I concur in the opinion and decision so far as it concerns the item of $12,-595.57 received in settlement of the claim for interest and discusses the award of counsel fees. But I cannot agree with the court’s exclusion from the gross estate of the $10,000 item here in dispute. The agreement negotiated at arm’s length between appellants and Wolfson unambiguously characterizes this sum as a settlement of appellants’ claimed right to post-mortem profits under the partnership agreement, and contains no hint of some claim independent of that agreement to compensate for Wolf son’s delay in paying the other sums due them.1 This evidence alone is sufficient to support the trial judge’s finding in favor of the Commissioner and fix the character of the claim settled; indeed, there is no substantial evidence to the contrary.

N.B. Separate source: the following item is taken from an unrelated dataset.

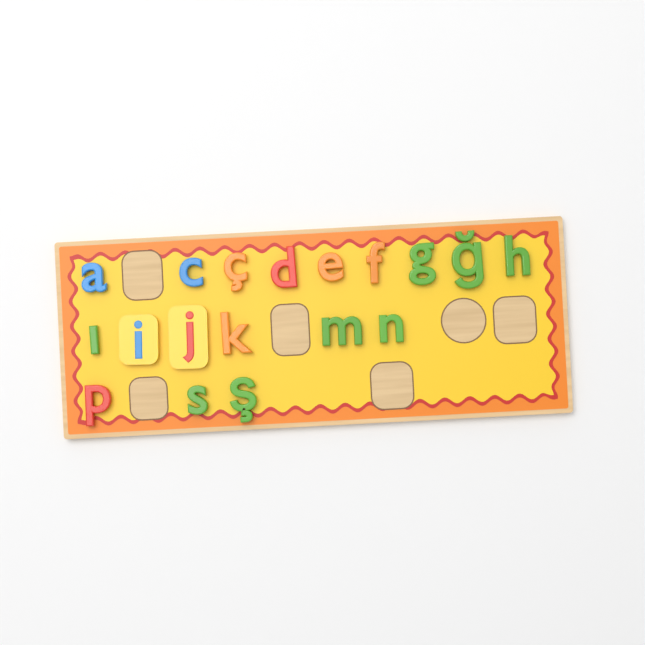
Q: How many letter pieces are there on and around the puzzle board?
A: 18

Moreover, since appellants have in fact received $10,000 on their claim, I do not think it necessary for tax purposes to make our own assessment of its validity. Surely a wage earner who shows that he sleeps on his job cannot successfully contend that sums received from his employer are nontaxable “gifts,” rather than earnings. Appellants clearly accepted the $10,000 as a performance by Wolfson of his obligations under the partnership agreement. It is this performance which should be taxed, and not some other or different performance which might have been required by the agreement while it was still partly executory.

. The agreement states that “a dispute has arisen as to the construction of the aforesaid partnership agreement with respect to * * * (2) the right of the Estate of Max Mandel to participate in the profits and other accruals of” the partnership after Max Mandel’s death.